New vote on national law

March 15th

The congress decides with the votes 87-15 to hold a new vote on whether President Kuczynski should be brought before national court (see December 21, 2017), on the grounds that he received bribes from Brazilian construction giant Odebrecht.

Pacific free trade agreement clear

March 8th

Peru, together with ten other countries, signs the Free Trade Agreement (CPTPP) (Comprehensive and Progressive Agreement for Trans-Pacific Parthership). The agreement is also called TPP-11 and is a slightly revised version of TPP. The changes are a result of the US withdrawing from the TPP before it came into force. The CPTPP is presented as a counter to the anti-free-trade policy pursued by US President Donald Trump.


New indictment against Alberto Fujimori

A Lima court announces that ex-president Alberto Fujimori will face trial again for the murder of six farmers in 1992. According to the court, the pardon in December has no bearing on the new case. In addition to the 79-year-old Fujimori, 22 others will also be tried for the murders that must have been carried out by a death squad.


Split in the Fujimori Party

January 31

The contradictions within the People’s Force (FP) surrounding the national court process against President Kuczynski (see December 2017) lead to the party splitting and losing its majority in Congress. It comes after a decision to exclude Kenji Fujimori and two other congressmen from the party led by his sister, Keiko Fujimori. The day after the decision, Kenji Fujimori announces that he will form a new grouping in Congress along with nine other members. The new group is called the Vengadores and, according to Kenji Fujimori, will support the government, in order to promote political and economic stability. FP now has only 61 mandates and can no longer enforce laws independently.

Pope of threat to indigenous peoples

January 19

Pope Francis, who is visiting Peru, says in a speech that the people of the Amazon have never been as threatened as they are now. The Pope criticizes the financial interests that want to seize the region’s natural resources in the form of oil, gas, timber, gold and agricultural land.

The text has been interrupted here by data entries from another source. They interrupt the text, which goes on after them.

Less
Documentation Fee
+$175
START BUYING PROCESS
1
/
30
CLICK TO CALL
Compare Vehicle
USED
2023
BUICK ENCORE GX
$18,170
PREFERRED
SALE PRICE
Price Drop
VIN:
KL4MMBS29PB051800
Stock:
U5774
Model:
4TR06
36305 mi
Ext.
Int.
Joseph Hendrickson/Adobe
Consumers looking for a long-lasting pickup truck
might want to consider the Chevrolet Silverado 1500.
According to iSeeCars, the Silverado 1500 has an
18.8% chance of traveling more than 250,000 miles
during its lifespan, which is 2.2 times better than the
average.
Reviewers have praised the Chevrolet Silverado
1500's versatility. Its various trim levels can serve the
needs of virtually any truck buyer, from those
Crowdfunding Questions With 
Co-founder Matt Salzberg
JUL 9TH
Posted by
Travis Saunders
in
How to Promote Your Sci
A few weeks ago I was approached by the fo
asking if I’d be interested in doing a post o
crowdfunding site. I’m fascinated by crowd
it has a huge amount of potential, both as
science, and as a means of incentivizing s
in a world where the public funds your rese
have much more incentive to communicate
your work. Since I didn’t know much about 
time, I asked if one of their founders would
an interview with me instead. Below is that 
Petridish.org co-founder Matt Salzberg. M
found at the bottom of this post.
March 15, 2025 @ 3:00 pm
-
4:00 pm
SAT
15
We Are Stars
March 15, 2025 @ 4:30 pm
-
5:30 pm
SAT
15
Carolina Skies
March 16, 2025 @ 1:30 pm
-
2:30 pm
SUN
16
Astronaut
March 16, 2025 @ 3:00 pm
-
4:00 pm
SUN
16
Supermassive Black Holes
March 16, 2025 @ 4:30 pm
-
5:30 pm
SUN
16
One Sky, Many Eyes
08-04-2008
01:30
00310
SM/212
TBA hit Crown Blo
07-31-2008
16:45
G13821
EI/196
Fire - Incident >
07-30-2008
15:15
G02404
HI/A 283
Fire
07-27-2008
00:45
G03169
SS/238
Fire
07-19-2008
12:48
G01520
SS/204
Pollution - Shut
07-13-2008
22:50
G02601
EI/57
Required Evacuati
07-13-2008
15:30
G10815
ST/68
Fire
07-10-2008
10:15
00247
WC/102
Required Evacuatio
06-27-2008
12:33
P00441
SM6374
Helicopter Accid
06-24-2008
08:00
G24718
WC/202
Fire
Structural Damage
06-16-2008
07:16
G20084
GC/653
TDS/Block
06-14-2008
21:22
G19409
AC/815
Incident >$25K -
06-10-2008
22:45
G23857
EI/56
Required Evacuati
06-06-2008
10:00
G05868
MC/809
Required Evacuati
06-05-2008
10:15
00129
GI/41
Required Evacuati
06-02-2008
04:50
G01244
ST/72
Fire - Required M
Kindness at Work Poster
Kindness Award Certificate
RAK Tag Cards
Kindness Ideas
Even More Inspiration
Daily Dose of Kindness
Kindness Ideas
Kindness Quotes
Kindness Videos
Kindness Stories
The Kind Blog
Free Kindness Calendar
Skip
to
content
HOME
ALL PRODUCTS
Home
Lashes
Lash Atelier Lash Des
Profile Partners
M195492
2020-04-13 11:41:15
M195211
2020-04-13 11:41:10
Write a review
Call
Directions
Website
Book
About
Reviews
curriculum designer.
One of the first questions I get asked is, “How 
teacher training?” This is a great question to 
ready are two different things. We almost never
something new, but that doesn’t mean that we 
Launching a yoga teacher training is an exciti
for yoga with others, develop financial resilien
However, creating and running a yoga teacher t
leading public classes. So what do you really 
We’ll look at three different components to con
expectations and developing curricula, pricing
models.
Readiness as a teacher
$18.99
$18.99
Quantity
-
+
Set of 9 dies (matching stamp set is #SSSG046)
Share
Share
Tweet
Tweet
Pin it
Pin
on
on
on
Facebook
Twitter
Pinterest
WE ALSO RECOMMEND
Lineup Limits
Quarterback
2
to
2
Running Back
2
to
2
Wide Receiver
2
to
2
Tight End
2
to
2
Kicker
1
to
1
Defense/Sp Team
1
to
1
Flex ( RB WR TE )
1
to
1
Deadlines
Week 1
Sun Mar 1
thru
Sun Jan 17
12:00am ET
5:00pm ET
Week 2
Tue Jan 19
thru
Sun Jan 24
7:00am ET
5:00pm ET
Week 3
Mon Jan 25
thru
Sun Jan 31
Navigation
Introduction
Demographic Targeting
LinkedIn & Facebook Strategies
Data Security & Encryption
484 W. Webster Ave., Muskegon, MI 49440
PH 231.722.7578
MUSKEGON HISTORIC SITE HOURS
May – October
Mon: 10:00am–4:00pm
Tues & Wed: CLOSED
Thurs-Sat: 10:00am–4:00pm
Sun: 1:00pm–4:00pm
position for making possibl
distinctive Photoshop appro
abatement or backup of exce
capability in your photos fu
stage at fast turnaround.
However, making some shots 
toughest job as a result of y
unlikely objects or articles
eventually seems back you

He also expresses himself against the “endless violence” that women are exposed to.

New demonstrations against pardon

January 11

Around the country, for the fourth time, widespread protest actions against former President Alberto Fujimori have been pardoned. Many students, trade union representatives and human rights activists are among the protesters who also demand that President Kuczynski resign. Kuczynski denies that he would have entered into a settlement with the Fujimori family.

Ministerial leave after pardon

January 3rd

Defense Minister Diego Nieto resigns and thus becomes the second minister to leave the government following President Kuczynski’s contentious decision to pardon ex-President Fujimori. In the past, the Minister of Culture has resigned, as has the head of the public service company. At least three congressmen from Kuczynski’s party PPK have also resigned in protest.